Even the 6' regular bed works pretty well; tall folks can sleep on the diagonal for over 7' of space. Plus small pickups have detents in the bed and wheelwells that allow one to make a deck from two 2x4s.. It's really to carry 4'x8' sheets (getting them elevated over the wheelwells) but put those boards across and throw some plywood across and you're sleeping off the cold, wet steel bed.

Cheap plastic underbed storage bins fit perfect under there, and are invisible when the tailgate is closed. 







Topper was a $25 craiglist find; some dude's wife wanted it _gone_. I ended up putting a 60w solar panel on top and feeding a marine-type battery that lived under the deck. Ran lights, fan, and phone charger off that.


----------



## Golcems

mouse said:


> Even the 6' regular bed works pretty well; tall folks can sleep on the diagonal for over 7' of space. Plus small pickups have detents in the bed and wheelwells that allow one to make a deck from two 2x4s.. It's really to carry 4'x8' sheets (getting them elevated over the wheelwells) but put those boards across and throw some plywood across and you're sleeping off the cold, wet steel bed.
> 
> Cheap plastic underbed storage bins fit perfect under there, and are invisible when the tailgate is closed.
> 
> View attachment 39420
> 
> 
> Topper was a $25 craiglist find; some dude's wife wanted it _gone_. I ended up putting a 60w solar panel on top and feeding a marine-type battery that lived under the deck. Ran lights, fan, and phone charger off that.

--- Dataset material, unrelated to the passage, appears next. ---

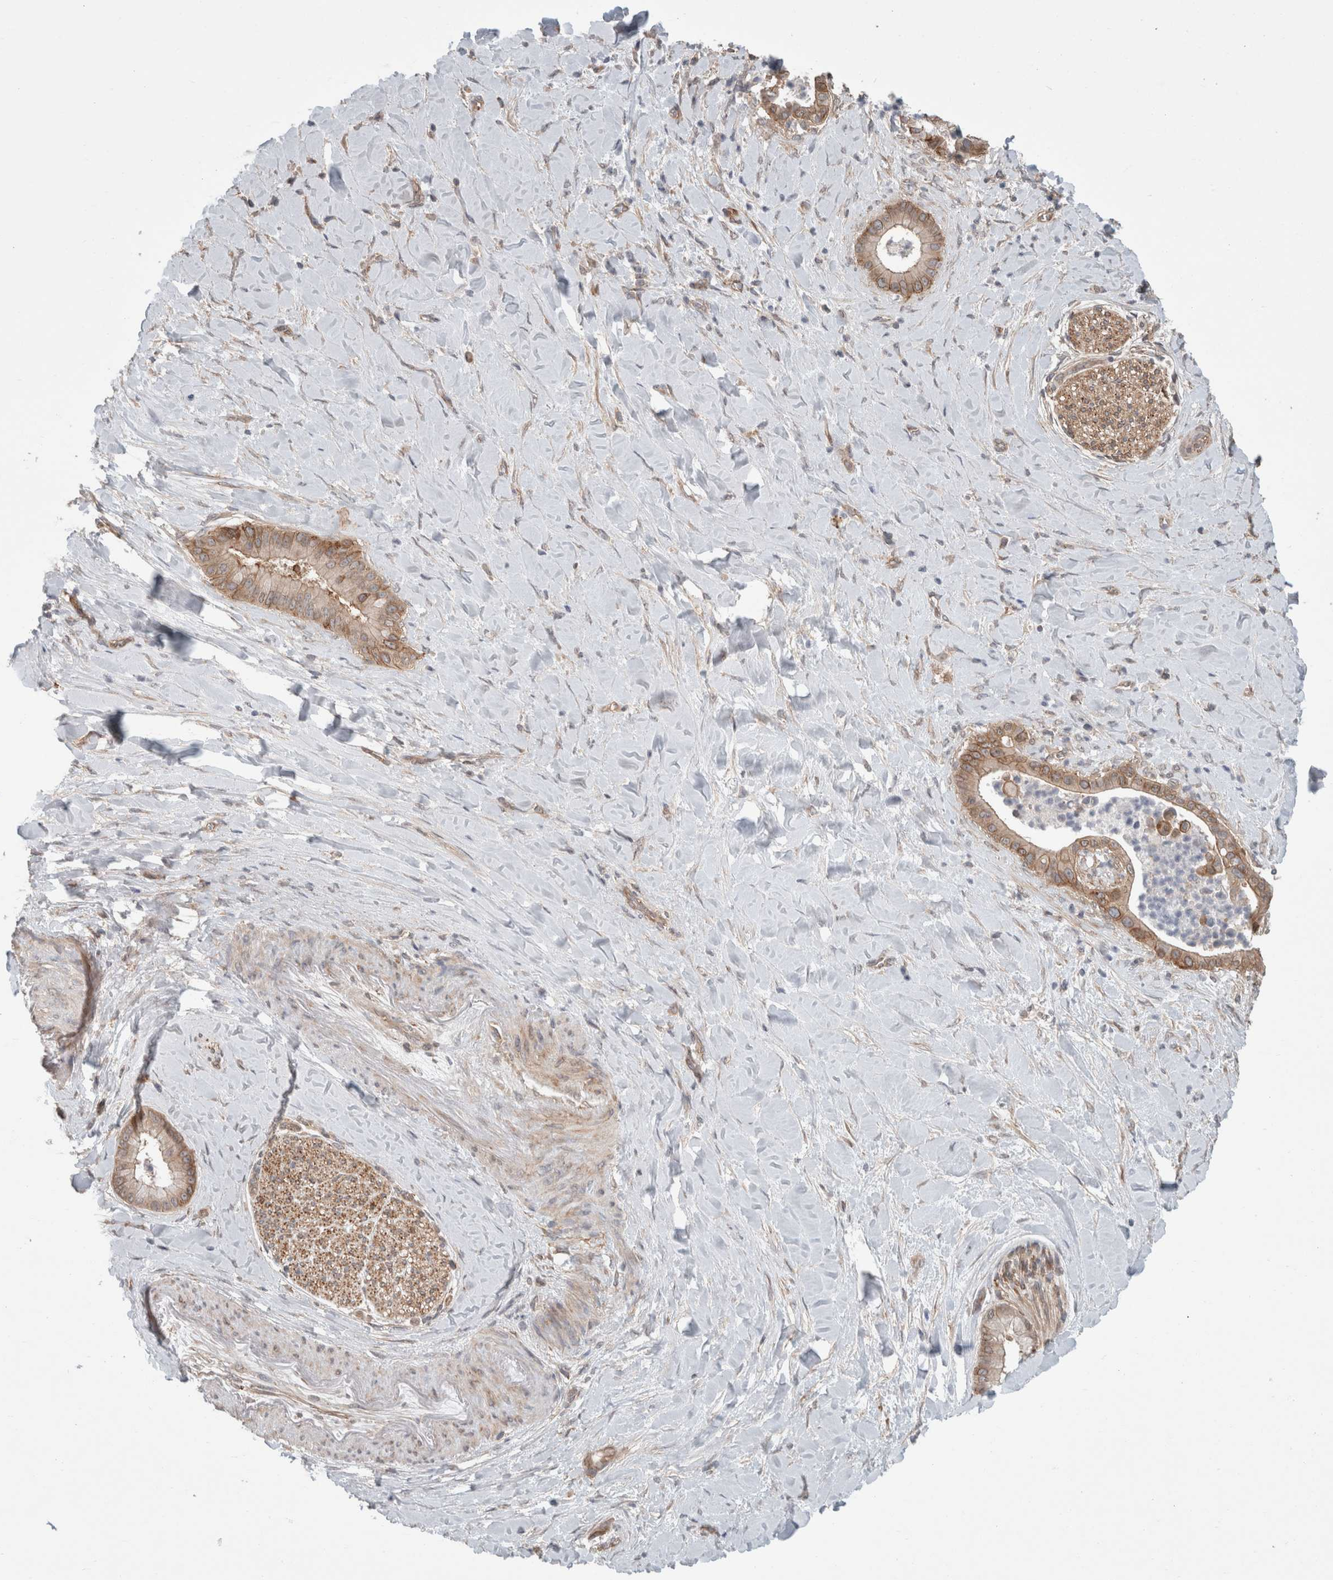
{"staining": {"intensity": "moderate", "quantity": ">75%", "location": "cytoplasmic/membranous"}, "tissue": "liver cancer", "cell_type": "Tumor cells", "image_type": "cancer", "snomed": [{"axis": "morphology", "description": "Cholangiocarcinoma"}, {"axis": "topography", "description": "Liver"}], "caption": "This image exhibits immunohistochemistry staining of human liver cancer (cholangiocarcinoma), with medium moderate cytoplasmic/membranous positivity in approximately >75% of tumor cells.", "gene": "RASAL2", "patient": {"sex": "female", "age": 54}}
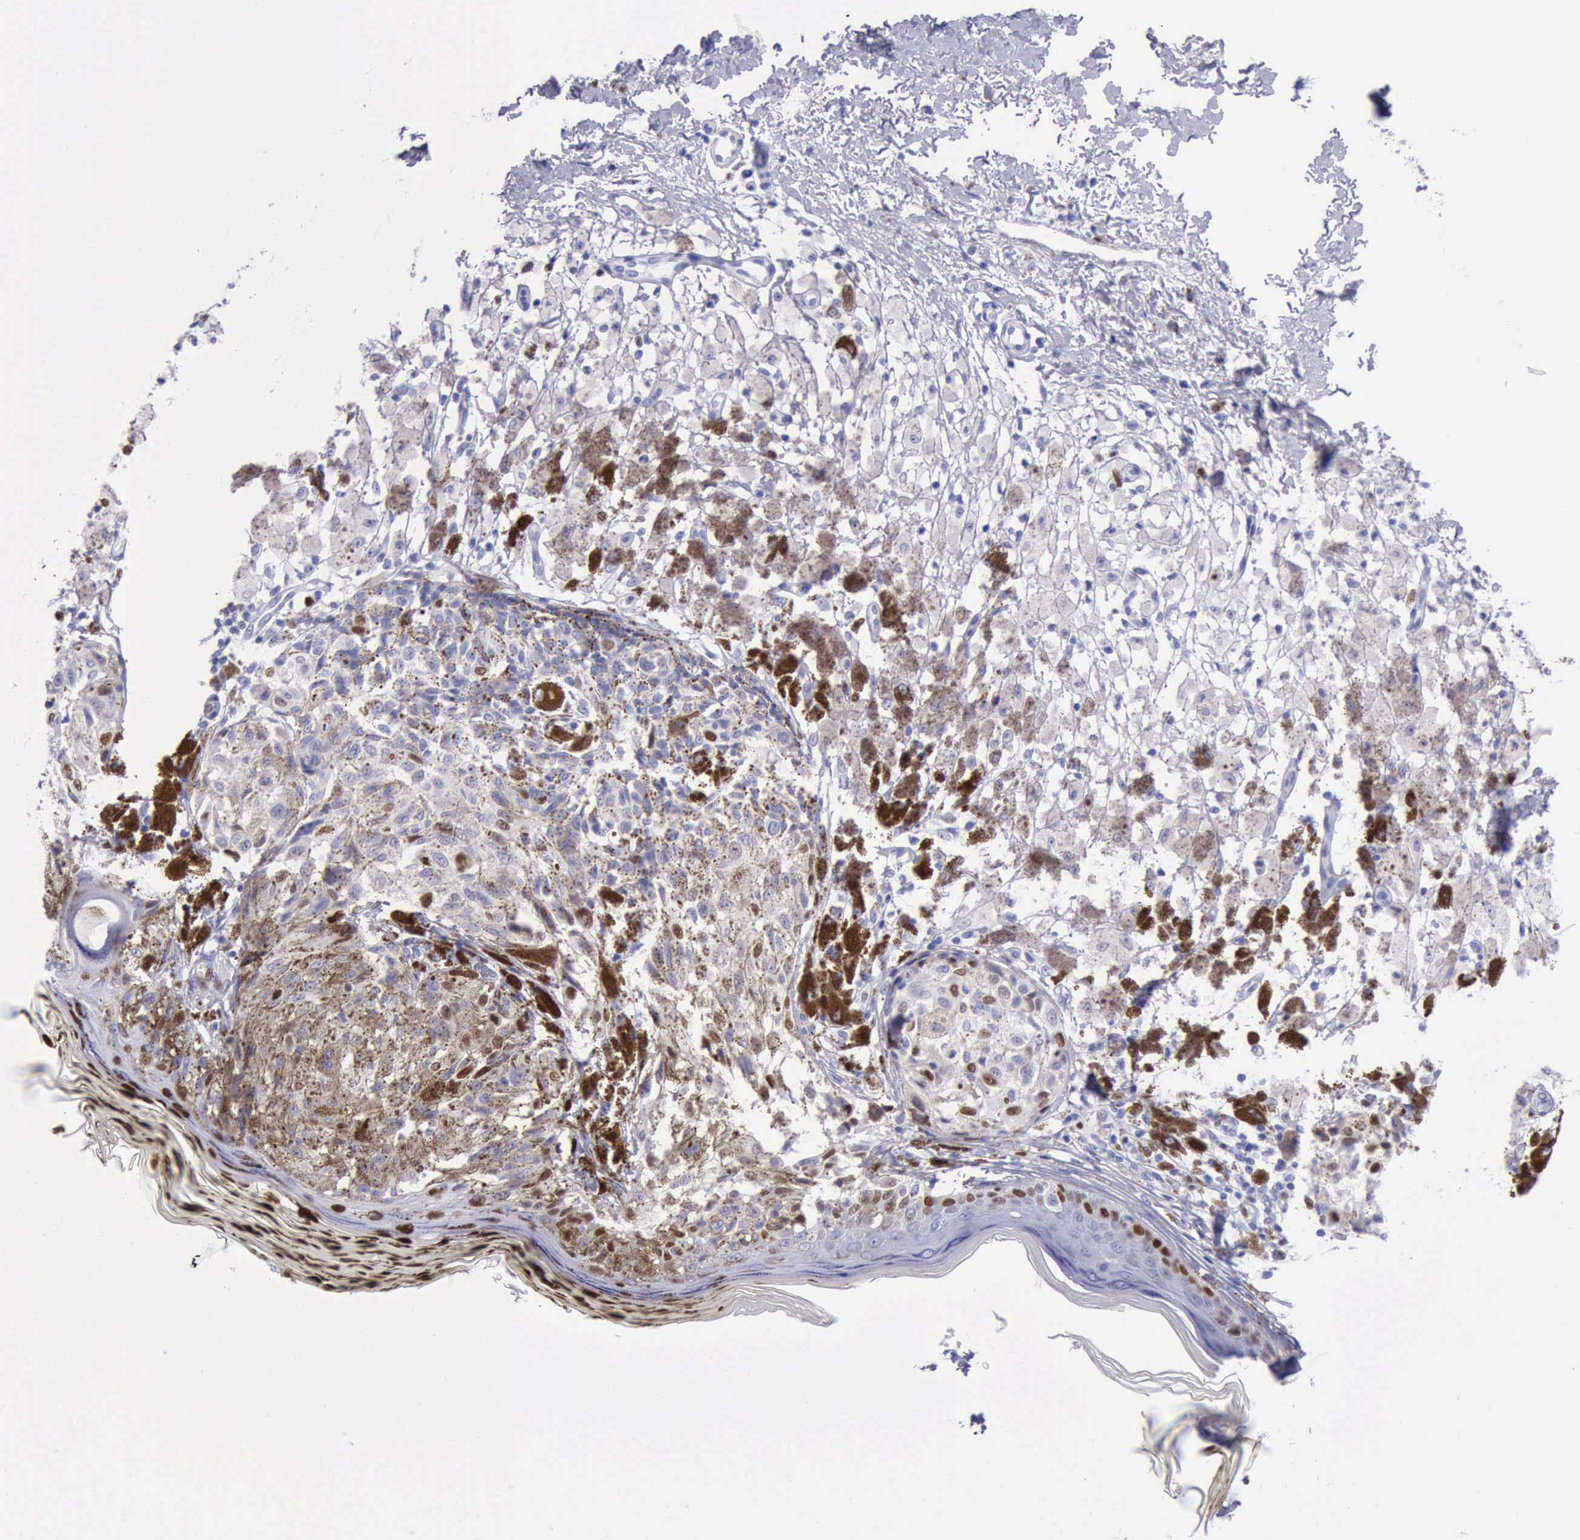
{"staining": {"intensity": "negative", "quantity": "none", "location": "none"}, "tissue": "melanoma", "cell_type": "Tumor cells", "image_type": "cancer", "snomed": [{"axis": "morphology", "description": "Malignant melanoma, NOS"}, {"axis": "topography", "description": "Skin"}], "caption": "Melanoma stained for a protein using immunohistochemistry reveals no expression tumor cells.", "gene": "MCM2", "patient": {"sex": "male", "age": 88}}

That is awesome. Thanks for showin us man


----------



## angerisagift

Awesome setup Brother


----------



## angerisagift

Awesome setup Brother


----------



## Hazardoussix6six

yea sic setup! rubber tramping days r in my future within the next few years. so solids info!


----------



## Zigafu

tinted windows definitely. lifted and tinted the windows on my 5.9 so unless you’re right up close you couldn’t see me sleeping or some shit. only real problem is how god damned loud it is


----------